JAKARTA - Perayaan Tahun Baru Imlek 2576 Kongzili yang dirayakan warga etnis tionghoa di tanah air pada hari ini, tak lepas dari peran Presiden ke-4 Republik Indonesia Abdurrahman Wahid, yang akrab disapa Gus Dur, saat menjadi orang nomor satu di Indonesia.
Kala itu, Presiden Gus Dur mengeluarkan Keputusan Presiden (Keppres) Nomor 6 Tahun 2000 yang isinya mencabut Instruksi Presiden Nomor 14 Tahun 1967 di era Presiden Soeharto tentang Agama, Kepercayaan dan Adat Istiadat Cina, yang salah satunya melarang perayaan Imlek.
Gus Dur kemudian menindaklanjutinya dengan menetapkan Tahun Baru Imlek sebagai hari libur fakultatif dan berlaku bagi mereka yang merayakannya.

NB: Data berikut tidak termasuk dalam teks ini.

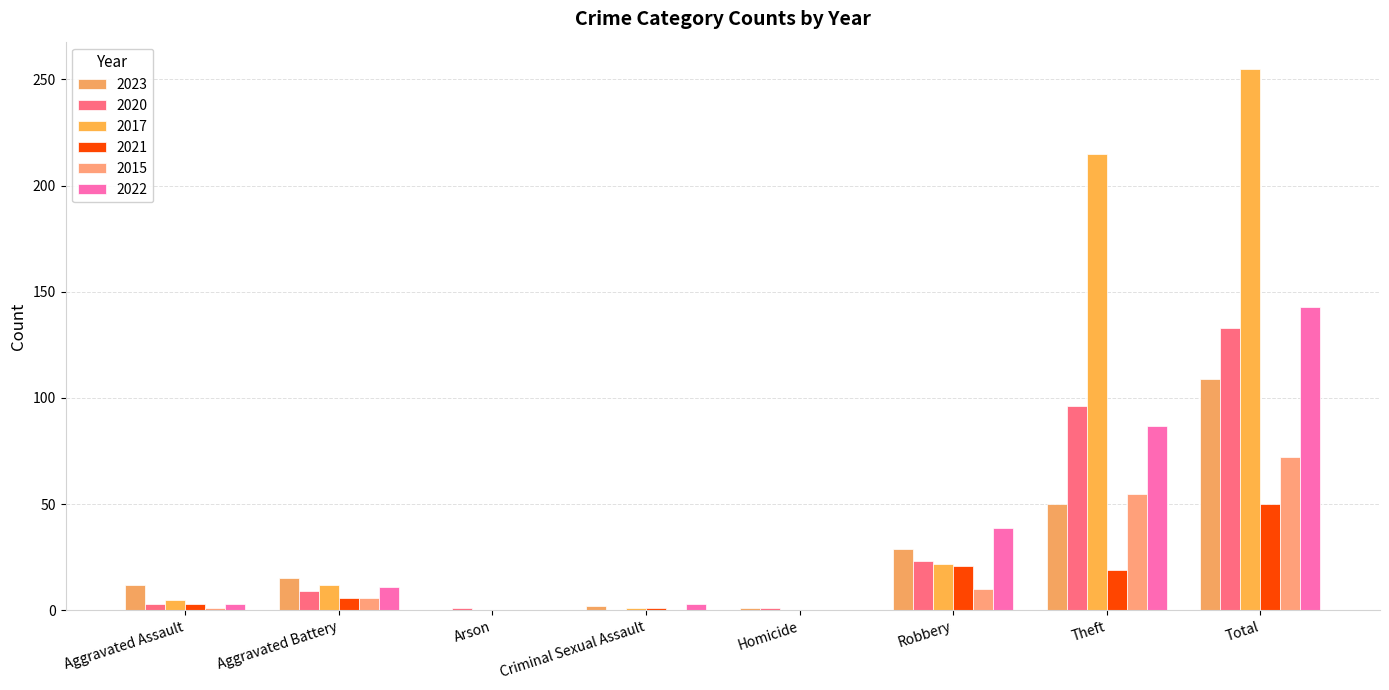

At which category does the chart reach its minimum across all series?

Arson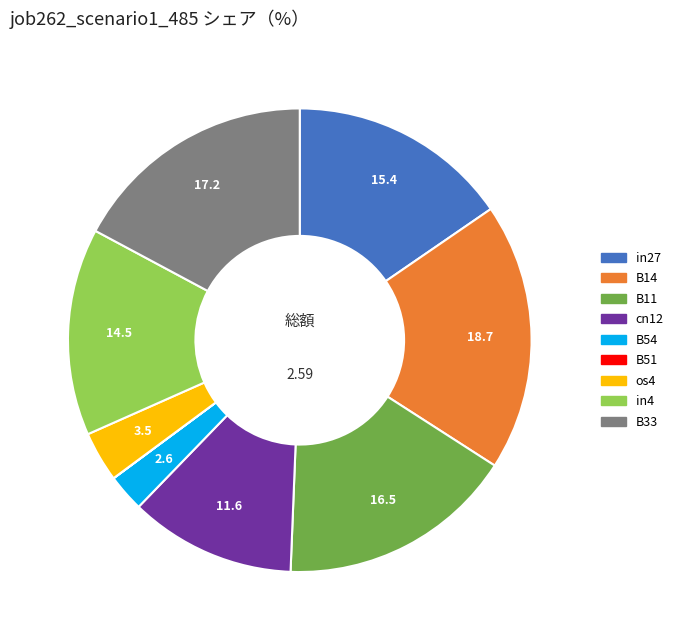

The B54 slice represents 11% of the pie. True or false?

False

Hingga pada tahun 2003, Presiden ke-5 RI Megawati Soekarnoputri kemudian menetapkan Imlek sebagai hari libur nasional.
Menurut Ketua Fraksi PKB MPR RI Neng Eem Marhamah Zulfa Hiz, perjuangan yang dilakukan Gus Dur terkait perayaan imlek, sesuai dengan amanat Undang-Undang Dasar 1945 pasal 28E ayat 1 dan Pasal 29 ayat 2, di mana setiap orang berhak untuk memeluk agama dan beribadat menurut agamanya, dan negara menjamin kemerdekaan tiap-tiap penduduk untuk memeluk agama dan kepercayaannya.
Keppres yang mencabut larangan perayaan imlek tersebut, kata Neng Eem, telah berhasil menunjukkan bahwa bangsa Indonesia adalah bangsa yang toleran.
“Keppres nomor 6 tahun 2000 yang dikeluarkan Presiden Abdurrahman Wahid, menunjukkan bahwa Gus Dur adalah tokoh yang memperjuangkan pluralisme dan toleransi di Indonesia,” kata Neng Eem, di Jakarta, Rabu (29/1/2025).
Selain membolehkan perayaan imlek dan tarian barongsai, Keputusan Presiden Abdurrahman Wahid juga telah menegaskan bahwa istilah pribumi dan non pribumi sudah tak relevan lagi. Di era Gus Dur, Konghucu juga telah diakui sebagai agama.
Dengan jasa-jasa Presiden Gus Dur ini, maka Fraksi PKB MPR RI saat ini tengah mempersiapkan semua syarat-syarat agar Gus Dur ditetapkan sebagai pahlawan nasional.
“Momentum perayaan imlek hari ini, sekaligus mengingatkan Kita bahwa Gus Dur sangat layak jadi pahlawan nasional, apalagi MPR pada 25 September 2024 lalu telah mencabut TAP MPR Nomor II/MPR/2001 tentang pemberhentian Gus Dur sebagai Presiden ke-4 Indonesia”, tegas Neng Eem yang juga Wakil Sekjen DPP PKB.
Seperti diketahui, atas peran Gus Dur yang mencabut Inpres nomor 14 tahun 1967 itulah, maka Gus Dur kemudian diberi gelar Bapak Tionghoa, pada 10 Maret 2004, saat perayaan Cap Gi Meh di Klenteng Tay Kek Sie, Semarang, Jawa Tengah.